* **WHAT YOU NEED TO DO**:
In the news item about the Rotorua Museum, when were Dizhur Consulting and Tonkin & Taylor brought on to the project?

*** EXTRACT TO READ ***

Design solution reduces cost, time and impact on heritage features

Thursday 7, July 2022 | News |

An extensive phase of geotechnical and structural investigation of Rotorua Museum Te Whare Taonga o Te Arawa has concluded, delivering a new design solution that reduces the impact on heritage features while also being faster and less expensive to build.

Following a design review, specialist structural engineering consultants Dizhur Consulting and geotechnical consultants Tonkin & Taylor were brought on to the project in April 2021. Since then they have carried out comprehensive testing and analysis of both ground and building, in collaboration with external laboratories and the University of Canterbury, to develop a structural design solution that takes into account the unique and complex ground characteristics and building composition.

Geotechnical Engineer Mike Jacka, from Tonkin & Taylor, has worked on a wide range of detailed structural strengthening projects around New Zealand and explains there is one extra element that makes the Rotorua Museum project that much more complex.

*** End of EXTRACT TO READ ***
*** GIVEN DATA ***

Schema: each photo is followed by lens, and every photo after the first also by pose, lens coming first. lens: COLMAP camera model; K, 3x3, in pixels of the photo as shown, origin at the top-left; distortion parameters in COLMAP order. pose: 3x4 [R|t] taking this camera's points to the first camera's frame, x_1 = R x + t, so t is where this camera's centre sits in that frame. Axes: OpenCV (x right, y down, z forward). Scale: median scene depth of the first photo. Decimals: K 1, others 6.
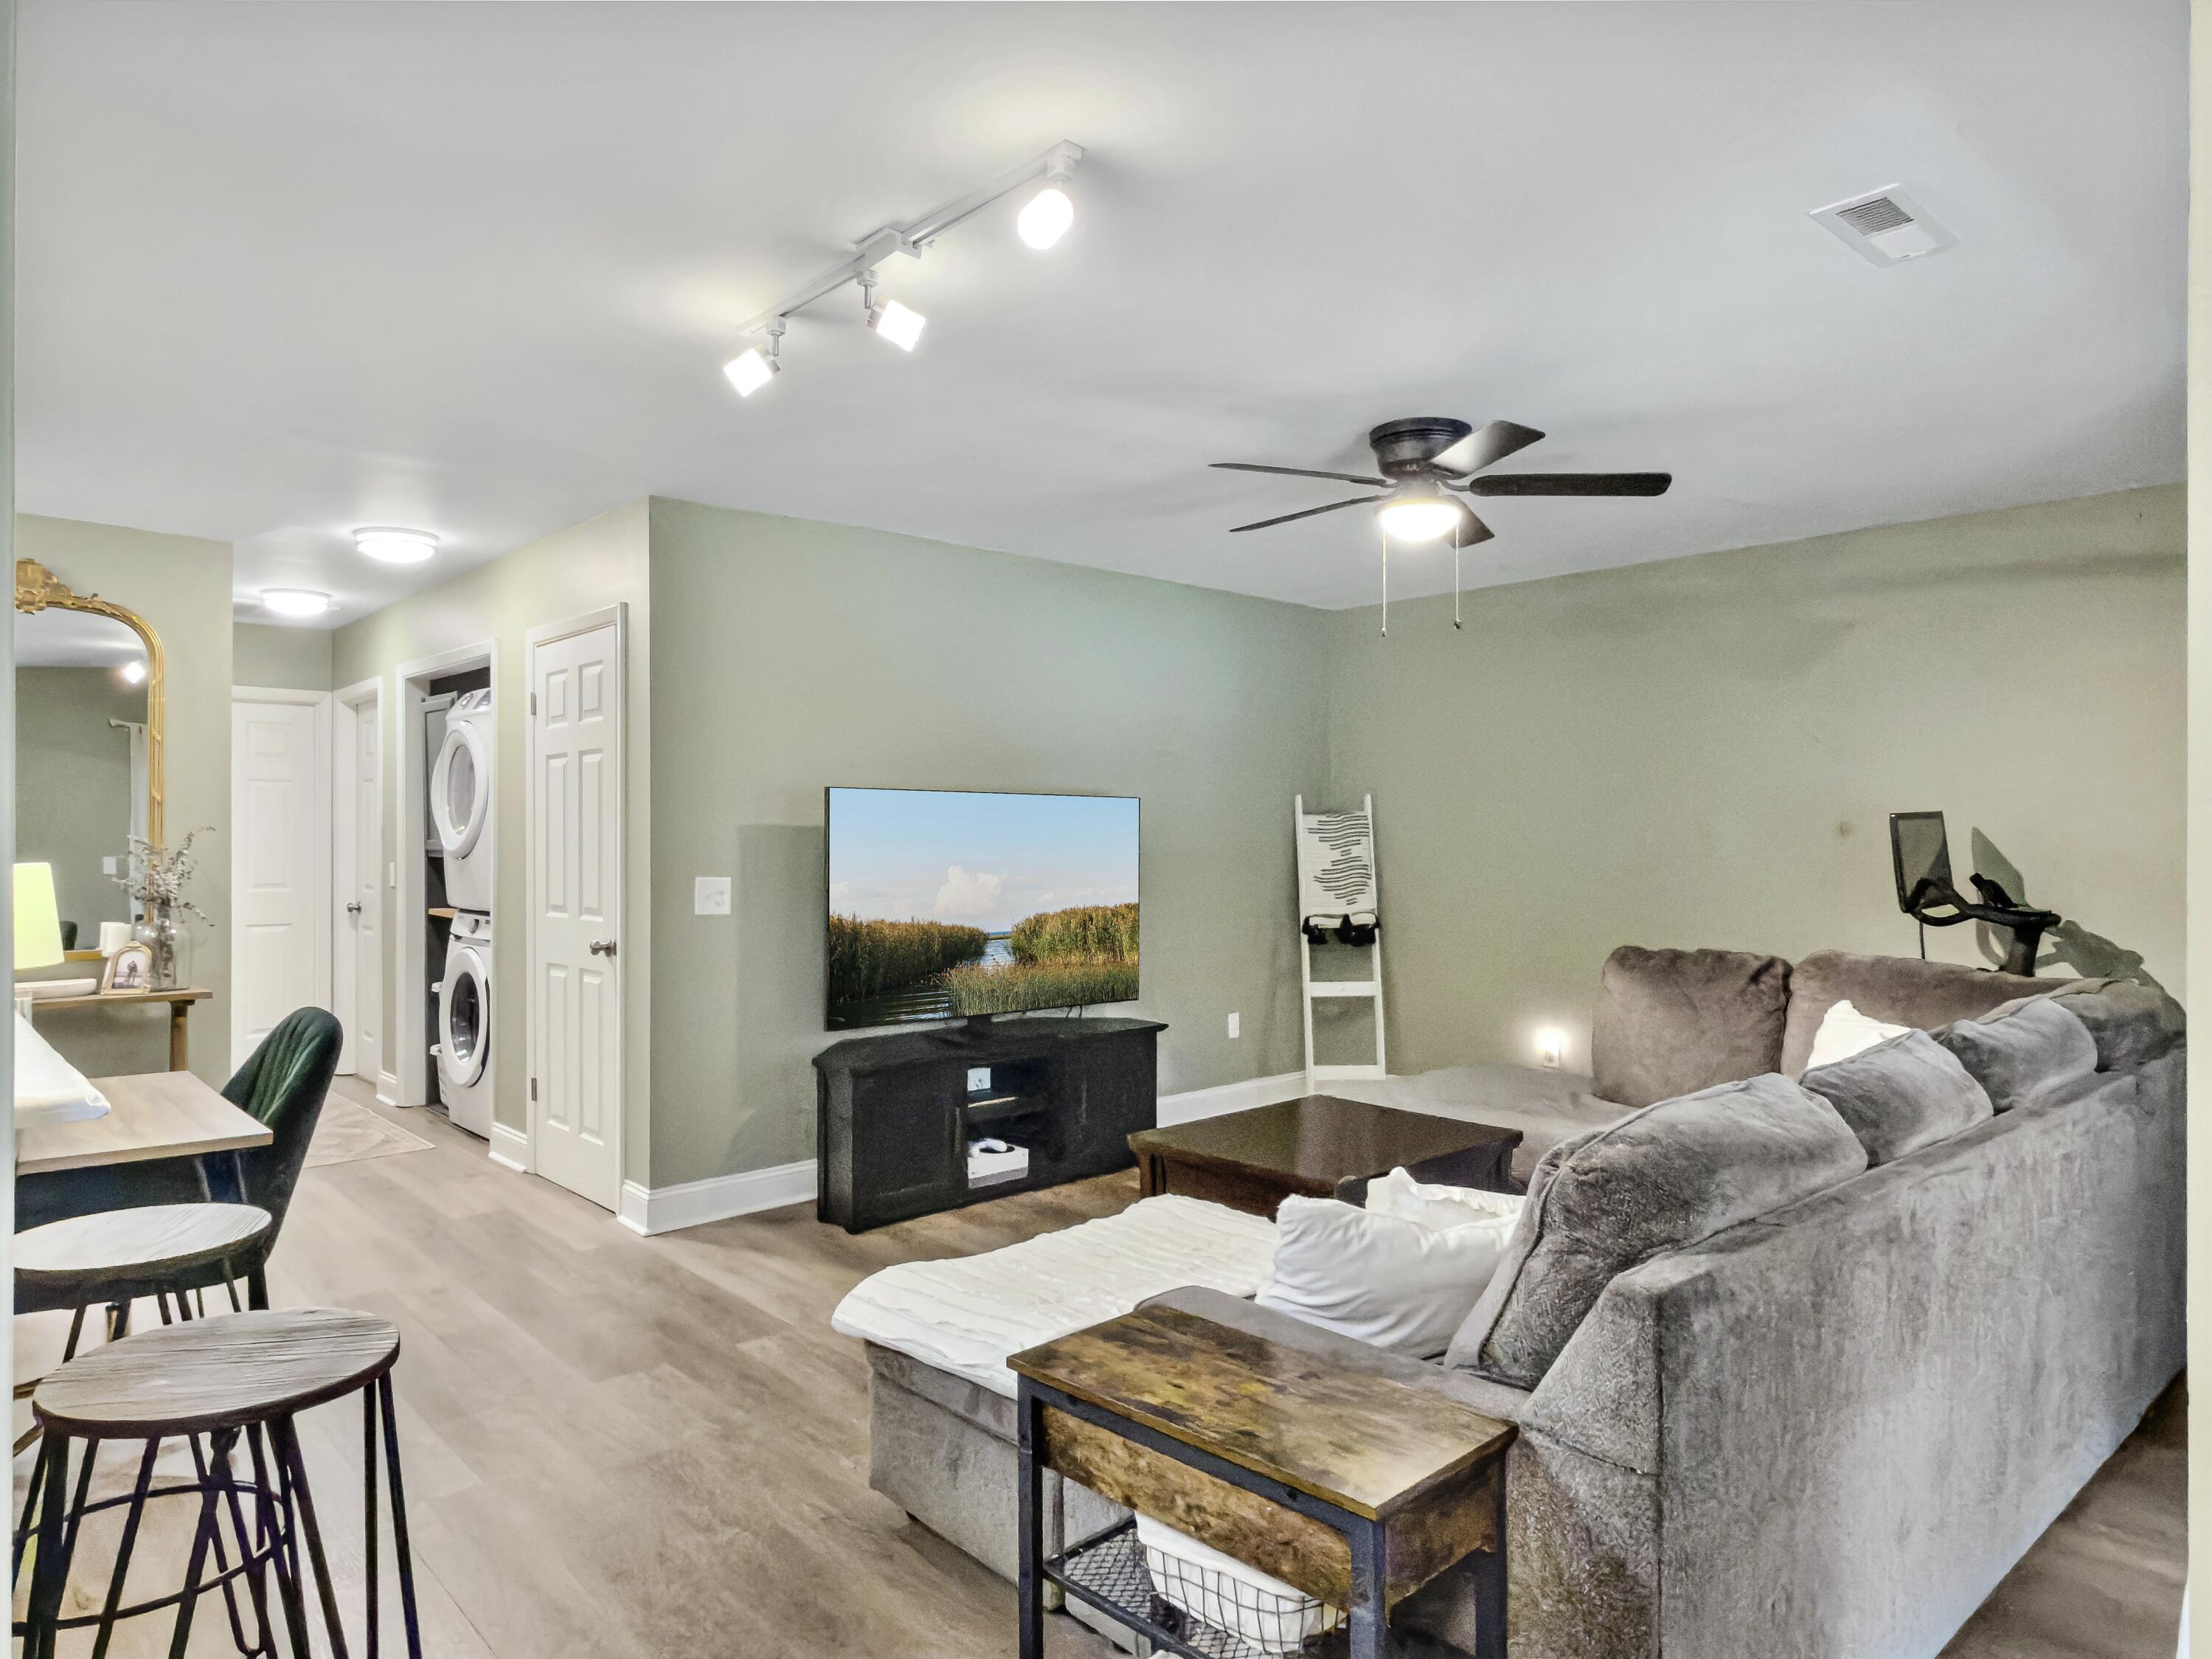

*** End of GIVEN DATA ***

* **ANSWER AREA**:
In April 2021.